Les moins aisées, les moins lettrées nous ont aidées à tenir nos foyers et garder nos enfants, en même temps que nous travaillions dehors et nous oublions souvent de leur donner la valeur quelles méritent. Celles qui n’en sont pas conscientes le corona vient le leur rappeler.
Nous voilà donc confinées comme nos mères et des siècles de nos ancêtres femmes. Mais comment vivaient-elles leur confinement et que nous ont-elles légué ?
Elles se levaient à l’aube préparaient le petit déjeuner. Quand la famille avait terminé ce premier repas, elles s’attaquaient au second auprès avoir habillé et expédié les hommes et les garçons à l’école coranique ou au travail. Il n’était pas question pour les filles de faire la grasse matinée. Il y avait du boulot pour toutes. Faire le pain, nettoyer la maison, laver le linge aider la mère à la cuisine. Quand les hommes rentraient, la famille se réunissait autour du déjeuner. Des salades multiples rivalisaient avec le tagine en chef du jour et le pain amoureusement pétri et fraîchement rapporté du four public, servait de fourchette.
Après la vaisselle de midi on faisait une petite sieste bien méritée avant de se préparer pour le goûter et le travail créatif de l’après-midi. «Hdith ou maghzel» dit le proverbe maghrébin. Discussion et quenouille.

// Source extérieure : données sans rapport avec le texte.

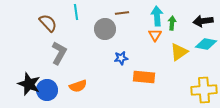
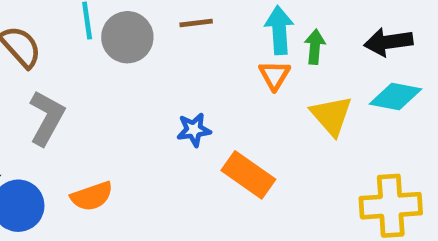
gray circle: (105, 29) -> (127, 37), moved
yellow triangle: (179, 52) -> (331, 116), turned -36
orange rectangle: (144, 77) -> (248, 175), turned 30

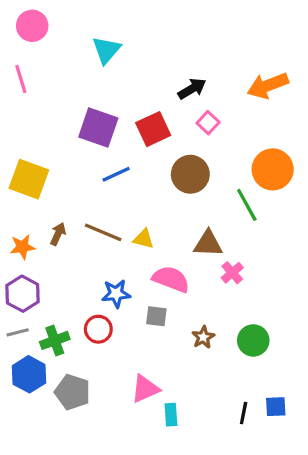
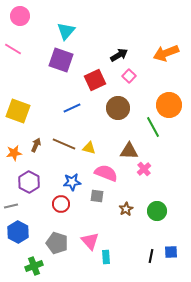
pink line: (21, 79) -> (13, 49), turned -42
purple square: (98, 127) -> (61, 60), moved
purple hexagon: (22, 294) -> (29, 182), moved
green cross: (55, 340) -> (34, 266), moved
pink triangle: (145, 389) -> (90, 241), turned -48
gray pentagon: (73, 392) -> (57, 243), moved

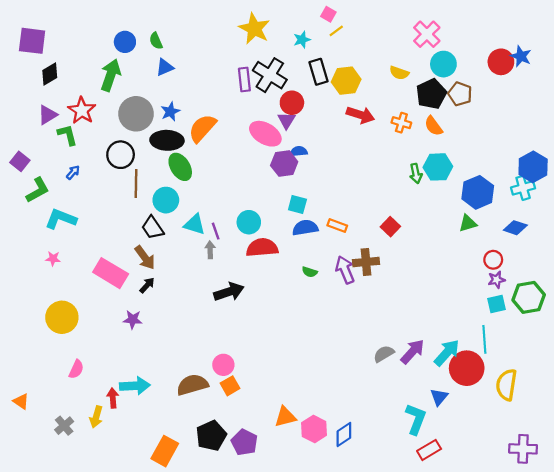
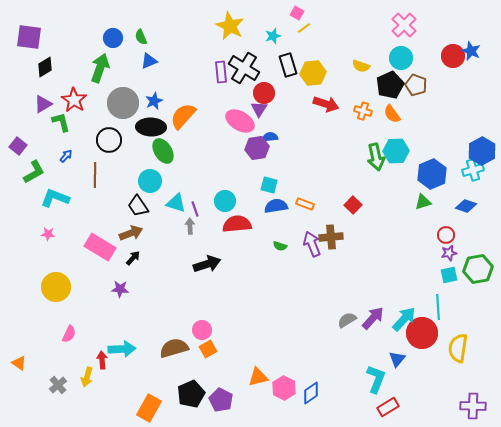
pink cross: (427, 34) -> (404, 25), moved
green arrow: (416, 174) -> (376, 157), size x1.5
brown line: (136, 183) -> (95, 175), moved
brown arrow: (145, 258) -> (131, 233), turned -75

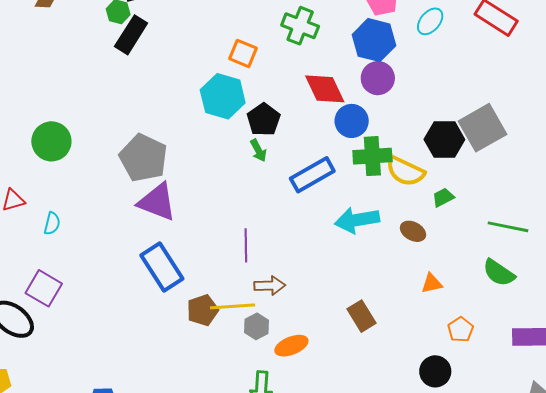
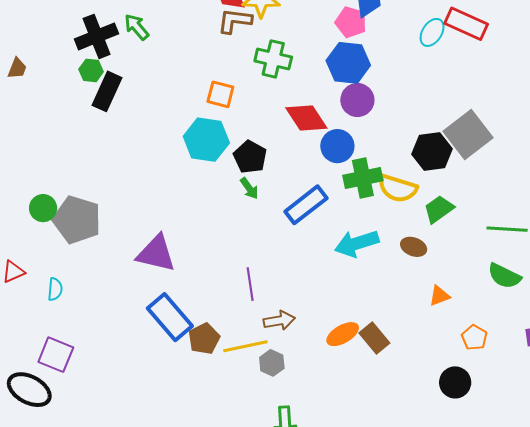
cyan ellipse: (430, 21) -> (432, 32), moved
green circle: (51, 141) -> (43, 208), size x0.7
gray pentagon: (143, 158) -> (77, 220), moved
green trapezoid: (443, 197) -> (439, 209), size x1.4
brown pentagon: (203, 310) -> (204, 339), moved
orange ellipse: (291, 346) -> (343, 334), moved

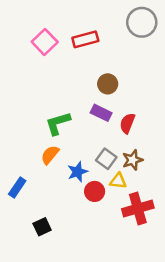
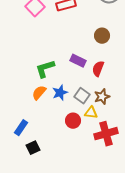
brown circle: (108, 84) -> (102, 36), moved
blue star: (78, 172) -> (60, 93), moved
blue rectangle: (17, 187) -> (21, 128), moved

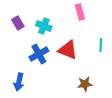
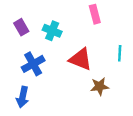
blue cross: (39, 54) -> (33, 64), moved
brown star: (85, 84) -> (100, 86), moved

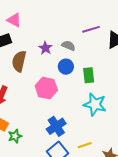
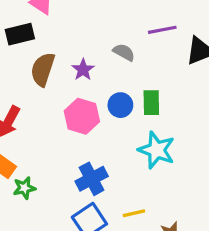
purple star: (45, 48) -> (83, 70), moved
blue circle: (66, 67) -> (120, 105), moved

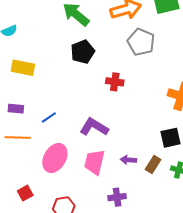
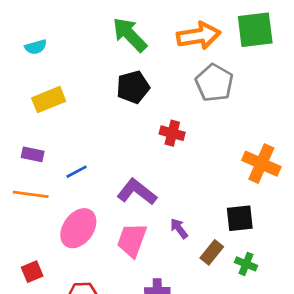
yellow rectangle: (23, 68) -> (49, 100), turned -40
purple arrow: (128, 160) -> (179, 228), moved, turned 42

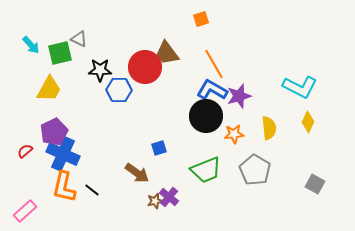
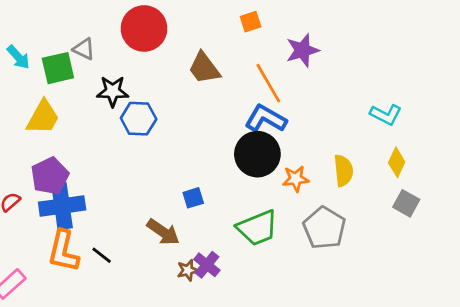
red circle: (145, 67) -> (144, 28), moved
cyan L-shape: (300, 87) -> (386, 115), size x0.7
purple star: (239, 96) -> (302, 50), moved
blue cross: (63, 154) -> (62, 206), turned -32
gray square: (315, 184) -> (406, 203), moved

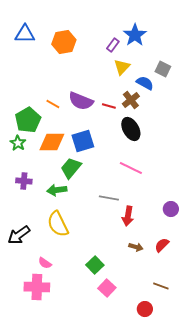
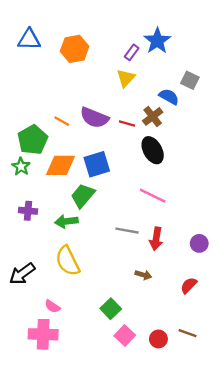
yellow triangle: (122, 67) -> (126, 78), moved
red arrow: (128, 216) -> (156, 239), moved
brown arrow: (136, 247) -> (143, 275), moved
red circle: (145, 309) -> (158, 339), moved

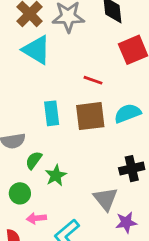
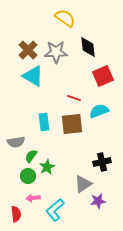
cyan semicircle: (128, 113) -> (99, 111), moved
green circle: (20, 193) -> (28, 176), moved
gray triangle: (105, 199) -> (83, 184), turned 36

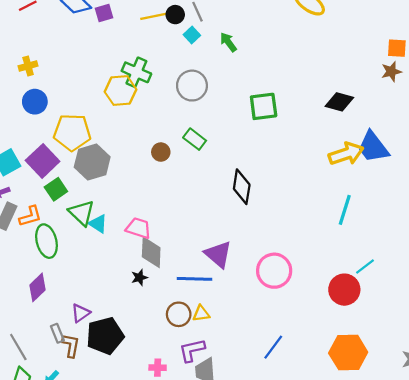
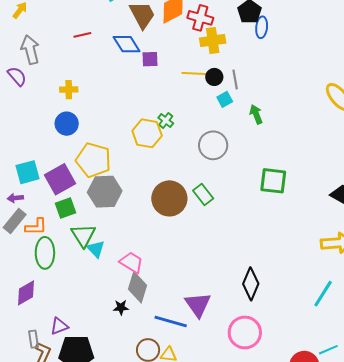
green cross: (136, 72) -> (166, 120), size x0.6
brown circle: (161, 152) -> (169, 198), size x2.0
black diamond: (242, 187) -> (251, 284), moved

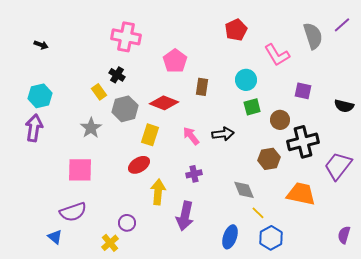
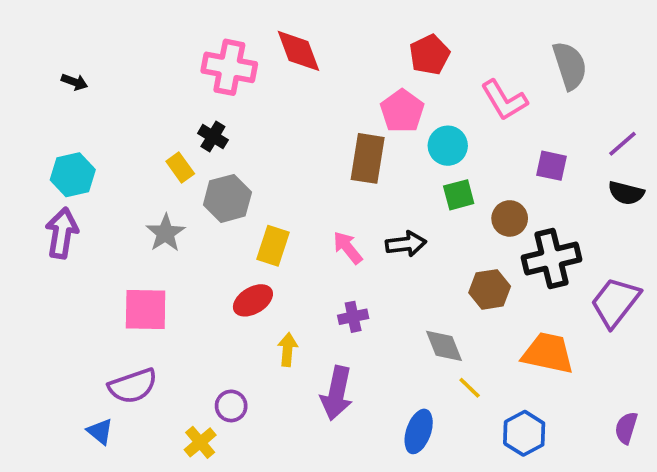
purple line: (342, 25) -> (623, 144), moved
pink pentagon: (175, 61) -> (402, 111), moved
brown rectangle: (202, 87) -> (368, 158), size x1.5
red diamond: (164, 103) -> (298, 51), moved, turned 48
yellow arrow: (158, 192) -> (288, 350), size x0.7
blue hexagon: (271, 238) -> (524, 433), moved

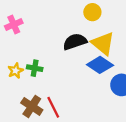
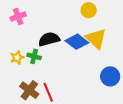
black semicircle: (75, 42) -> (49, 39), moved
blue diamond: (100, 65) -> (77, 42), moved

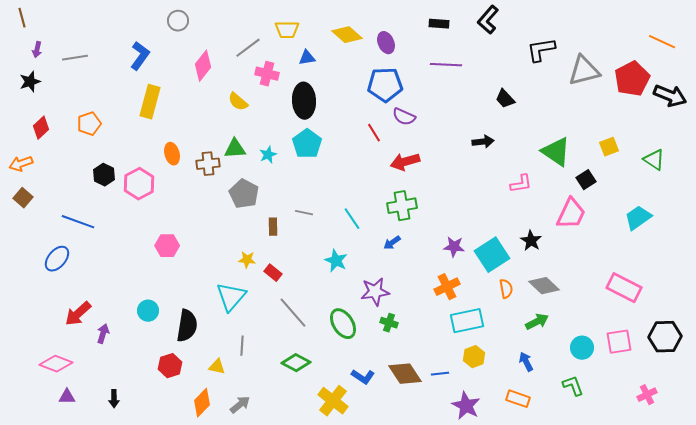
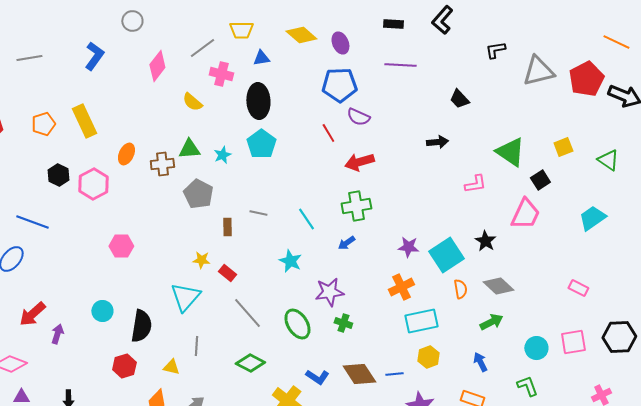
black L-shape: (541, 50) -> (495, 50), size x0.7
yellow rectangle: (150, 102) -> (84, 121), moved, turned -40
orange ellipse: (172, 154) -> (126, 154), turned 40
pink rectangle: (624, 288) -> (578, 288), size x0.6

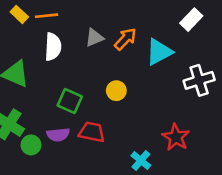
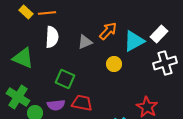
white rectangle: (191, 20) -> (159, 34), moved
gray triangle: (94, 38) -> (85, 42), moved
yellow circle: (116, 91) -> (114, 64), moved

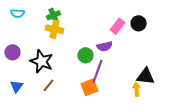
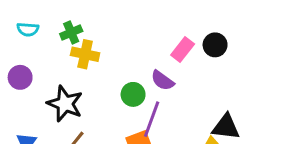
green cross: (54, 15) -> (71, 32), moved
purple semicircle: (105, 46) -> (162, 80), turned 49
purple circle: (13, 52) -> (20, 77), moved

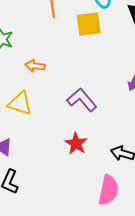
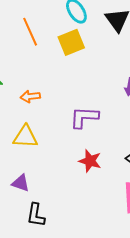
purple L-shape: (82, 100) -> (84, 117), turned -32

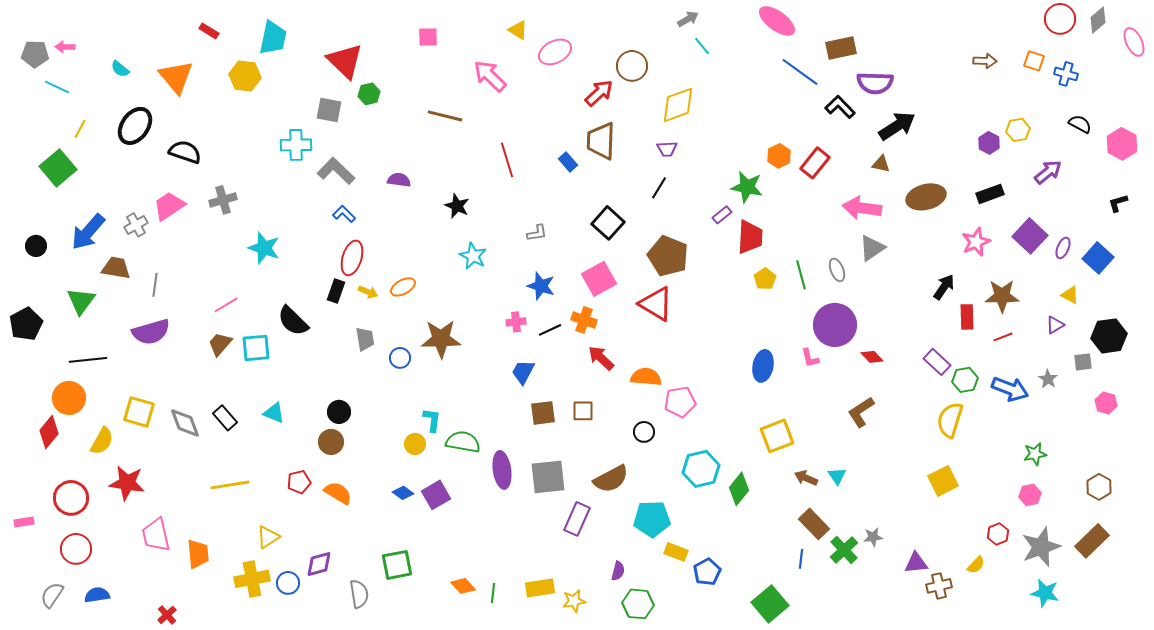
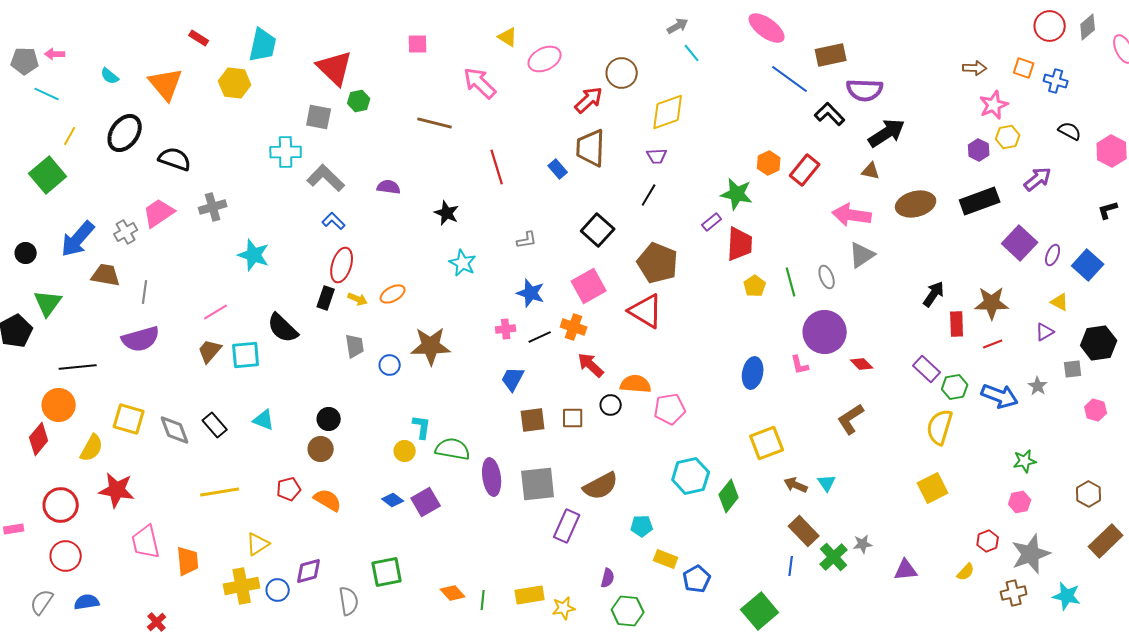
black rectangle: (990, 194) -> (980, 201), size x1.4
pink star: (976, 242) -> (994, 105), moved
green triangle: (81, 301) -> (48, 303), moved
black circle: (644, 432) -> (611, 405), moved
cyan pentagon: (652, 519) -> (642, 526), size x0.6
brown rectangle: (1092, 541) -> (1106, 541), moved
brown cross: (939, 586) -> (1014, 593), moved
cyan star: (1045, 593) -> (1067, 596), moved

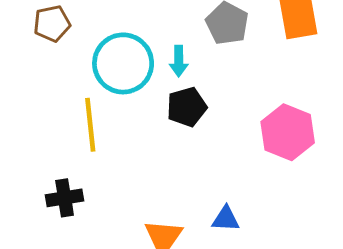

C’est qu’elles savaient carder, teindre, filler et tisser la laine nos grand-mères ! Elles savaient coudre et broder. Elles se réunissaient entre cousines tantes voisines, amies pour des goûters de travail en commun.
Chacune apportait une petite gâterie, gâteaux, crêpes, galettes… Les manches du caftan ou de la robe quelles avaient retroussées le matin se déployaient, le long tablier restait dans la cuisine. Leurs tenues chatoyantes rivalisaient de couleurs, de broderies, de passementerie. Vers le crépuscule elles se séparaient, chacune devant préparer le dîner de sa famille.
Le dîner fini et la cuisine nettoyée, elles réunissaient les enfants autour des contes fantastiques transmis par leurs propres grand-mères. Et Dieu sait qu’elles avaient l’art de captiver nos esprits et notre imagination non encore rétrécis par la télé puis les réseaux «associaux».
Légendaire aussi leur patience devant les hordes de «diaf», (invités) qu’on n’avait pas besoin d’inviter parce qu’il était normal de rendre visite à ses proches qui avaient le devoir de se sentir honorés par ces visites. Les tagines doublaient, triplaient de proportions, les pains se multipliaient, le va et vient des plateaux de thé à la menthe et des gâteaux devenait incessant. Les femmes, les filles s’affairaient dans tous les sens et la doyenne veillait au grain.
Confinées ? Dans l’esprit obscurantiste de certains hommes peut-être. Mais Elles? Des Reines qui gouvernaient les familles et les tribus entières avec douceur et fermeté. Sans compter que les toits des maisons leur appartenaient et qu’elles pouvaient observer la rue de leurs positions élevées.
Alors nous, Maghrébines d’aujourd’hui, devant ce confinement d’un genre nouveau, qui s’impose à tous, hommes, femmes, riches, pauvres, vieux jeunes, nous réduisant à notre humanité première et libérant pour un instant la planète de nos maux et nos prétentions ? Et bien pour celles d’entre nous que leur métier n’oblige pas à combattre au front ou à sortir quotidiennement et malgré elles de leur foyer, nous retrouvons les gestes de nos mères avec une profonde gratitude pour leur enseignement de la culture de l’intérieur.